Tip There are limited resources available in Netezza when you run in fenced mode. For example, there is a limit to the number of columns available.
See Modes of Operation

OUTDIR=diagnostic-output-directory

specifies a directory that contains diagnostic files.

Files that are produced include an event log that contains detailed information about the success or failure of the publishing process.
See Special Characters in Directory Names

Modes of Operation

The %INDNZ_PUBLISH_FORMATS macro has two modes of operation: fenced and unfenced. You specify the mode by setting the MODE= argument.
The default mode of operation is fenced.

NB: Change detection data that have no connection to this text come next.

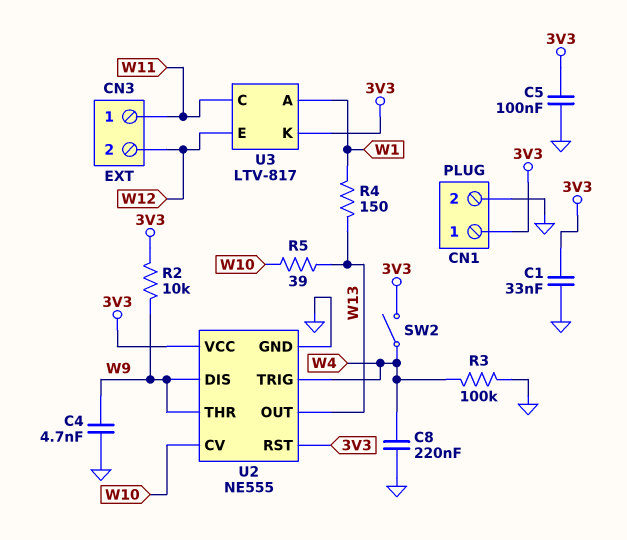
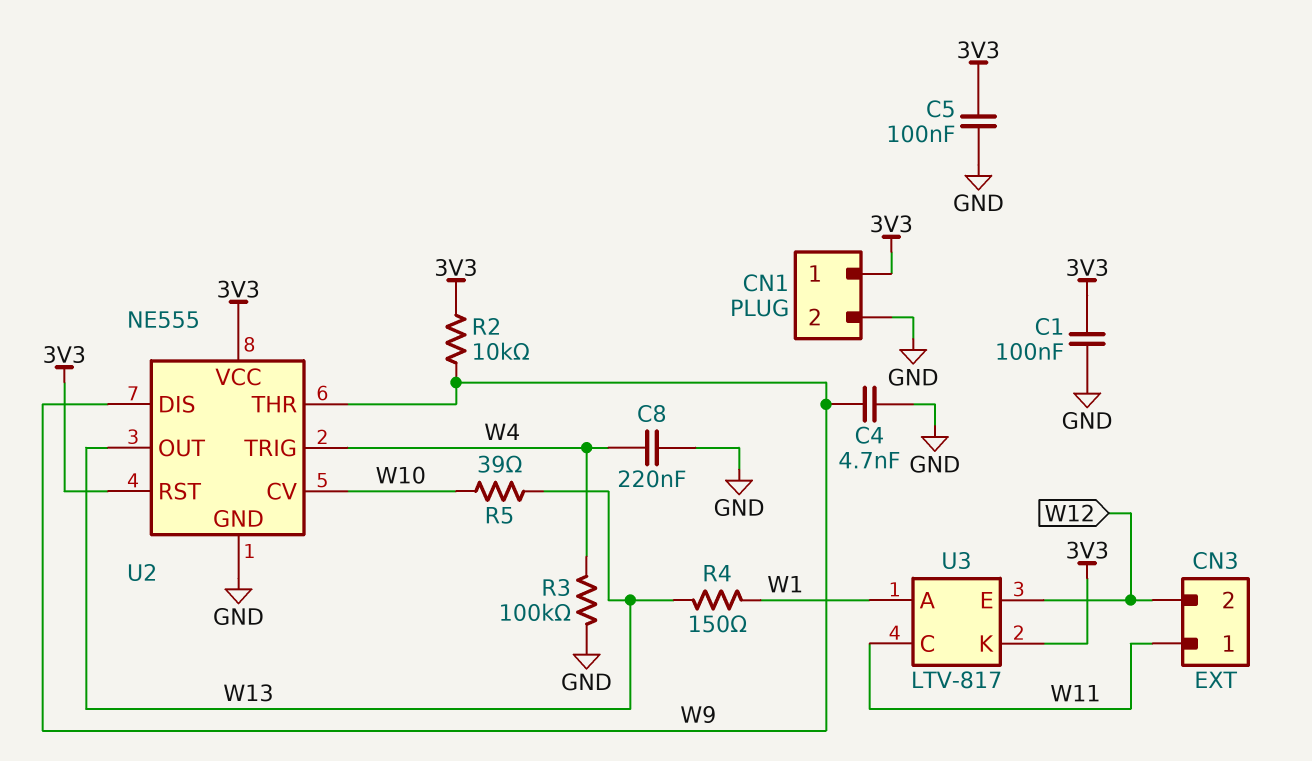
C1: 33nF (3V3, GND) -> 100nF (3V3, GND)
SW2: switch (3V3, W4) -> none

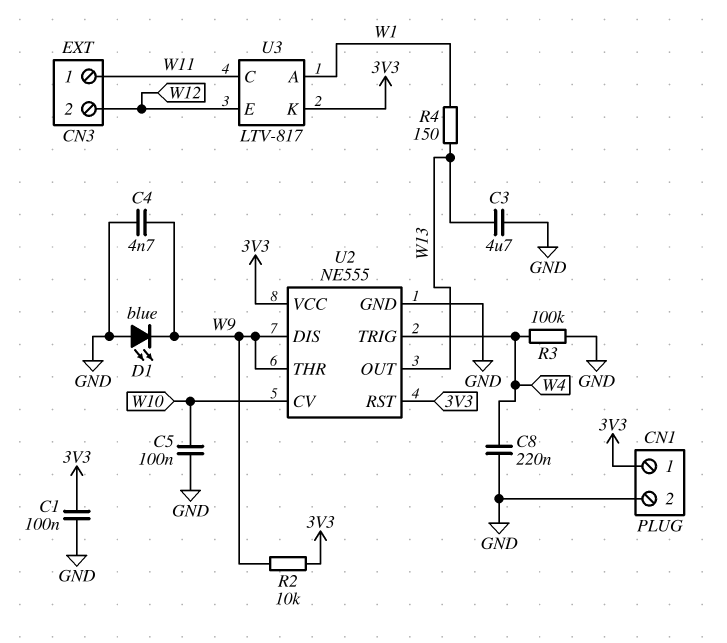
C3: none -> 4.7uF (GND, W13)
C5: 100nF (3V3, GND) -> 100nF (GND, W10)
D1: none -> LED blue (A GND, K W9)
R5: 39 (W10, W13) -> none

Fenced mode means that the format that is published is isolated in a separate process in the Netezza database when it is invoked. An error does not cause the database to stop. It is recommended that you publish the format in fenced mode during acceptance tests.
When the format is ready for production, you can run the macro to publish the format in unfenced mode. You could see a performance advantage if the format is published in unfenced mode.
Note: The MODE= argument is supported for Netezza 6.0. The MODE argument is ignored for previous versions of Netezza.

Format Publishing Macro Example

%indnzpf;
%let indconn = server=netezbase user=user1 password=xxxx
database=mydb;
%indnz_publish_formats(fmtcat= fmtlib.fmtcat);
This sequence of macros generates .c, .cpp, and .h files for each data type. The format data types that are supported are numeric (FLOAT, INT), character, date, time, and timestamp (DATETIME). The %INDNZ_PUBLISH_FORMATS macro also produces a text file of Netezza CREATE FUNCTION commands that are similar to these:
CREATE FUNCTION sas_put(float , varchar(256))
RETURNS VARCHAR(256)
LANGUAGE CPP
PARAMETER STYLE npsgeneric
CALLED ON NULL INPUT
EXTERNAL CLASS NAME 'Csas_putn'
EXTERNAL HOST OBJECT '/tmp/tempdir_20090528T135753_616784/formal5.o_x86'
EXTERNAL NSPU OBJECT '/tmp/tempdir_20090528T135753_616784/formal5.o_diab_ppc'
After it is installed, you can call the SAS_PUT( ) function in Netezza by using SQL. For more information, see Using the SAS_PUT( ) Function in the Netezza Data Warehouse .